If septic shock is recognized, besides empiric antibiotic therapy, prompt treatment in the intensive care unit should include initial resuscitation with large amounts of crystalloid intravenous fluids. Adjunctive sepsis therapy such as cardiovascular support, mechanical ventilation, organ substitution, or management of endocrine insufficiency should be instigated if warranted [2]. Bicarbonate and low-dose steroids may be used and maintain good blood glucose control. Applying these standards to our septic patients will substantially reduce the mortality.

In our study, there are 3 patients progressed to MODS and expired, all with various degree of intraoperative blood loss, with hemoglobin dropped to 51–76 g L−1 and leukocytes <1,000 μL−1. Septic shock along with hemorrhagic shock may insinuate higher mortality.

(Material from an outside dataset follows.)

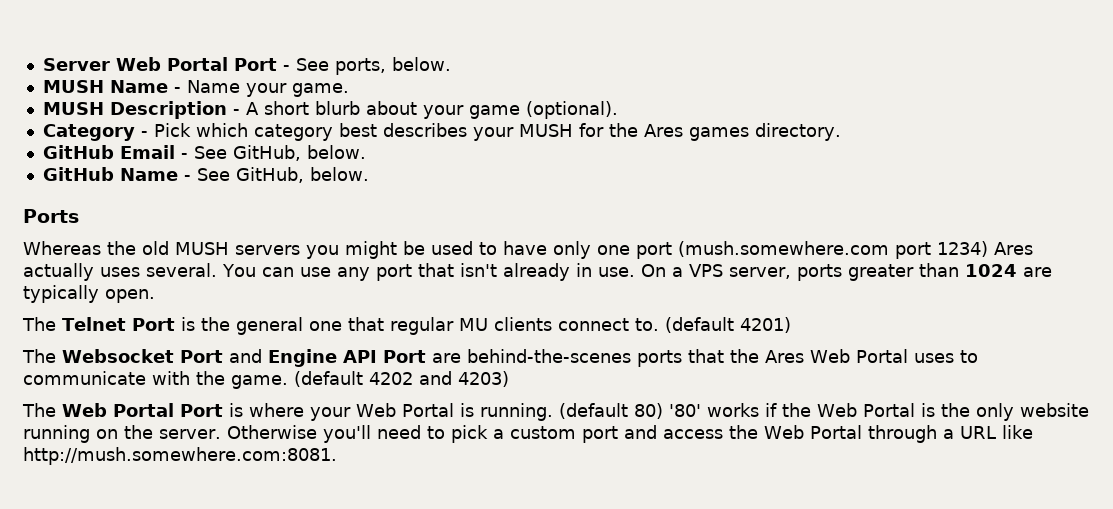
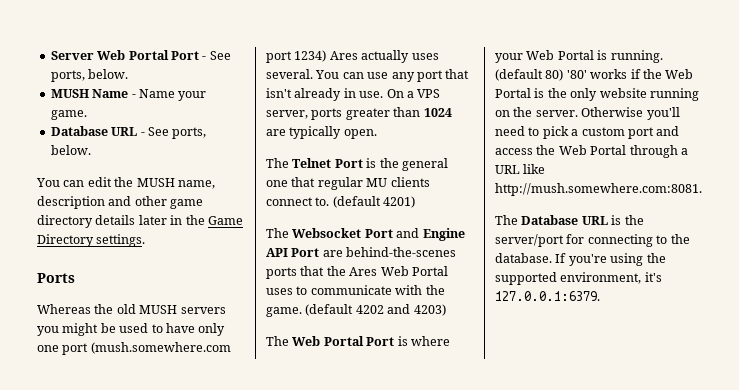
[42,101,618,119] [42,123,841,141] [42,145,366,161] [42,167,369,183] MUSH Description - A short blurb about your game (optional). // Category - Pick which category best describes your MUSH for the Ares games directory. // GitHub Email - See GitHub, below. // GitHub Name - See GitHub, below. -> [50,126,207,139] [50,145,91,155] [36,177,215,189] [37,196,204,209] [37,215,243,228] [37,234,146,247] Database URL - See ports, below. // You can edit the MUSH name, description and other game directory details later in the Game Directory settings.
(337, 456) none -> [495,215,644,225] [495,234,690,247] [495,253,666,266] [495,272,662,285] [495,291,600,301] // The Database URL is the server/port for connecting to the database. If you're using the supported environment, it's 127.0.0.1:6379.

While our study falls short of the level of evidence afforded by a randomized controlled trial comparing mini-PCNL with standard PCNL, all retrospective analyses have inherent limitations, and our database only allows us to account for some of these factors. In general, mini-PCNL is safe and effective for managing renal calculi. Little tract may bring less trauma to renal parenchyma than standard PCNL tract, especially in these renal collecting system with narrow infundibulum neck [57]. Compared to PCNL, mini-PCNL was associated with higher clearance rate, especially in decreasing the rate of bleeding necessitating transfusion and improving stone-free rate for multiple caliceal stones [20, 22]. The concept of a smaller nephrostomy sheath causing less invasiveness may be intuitive in thought but has not been fully examined. Li et al. [22] demonstrated no significant difference in associated invasiveness between the mini-PCNL and standard PCNL groups, by comparing the levels of inflammatory acute-phase mediators. The most important drawback of mini-PCNL that clearly emerged from our study was the longer operative time to dislodge stones than the standard PCNL [5, 20]. Compared to the septic shock rate of standard PCNL (0.5 %) [14], mini-PCNL group has a higher septic shock rate (2.40 %) in our study, in addition to the relatively longer duration of mini-PCNL, some patients referred from other clinics already had complicated medical conditions such as longer duration of diseases, multiple surgery history, poor health, which might contribute to the relative higher incidence of septic shock in our hospital.

Conclusion

Although septic shock following mini-PCNL is uncommon, it carries high morbidity and mortality. Female and diabetes mellitus were the high-risk factors. We recommend routine use of antibiotics in patients with higher risk factors, even if their preoperative urine cultures are negative. Early recognition and timely bundle treatment of septic shock may decrease the mortality.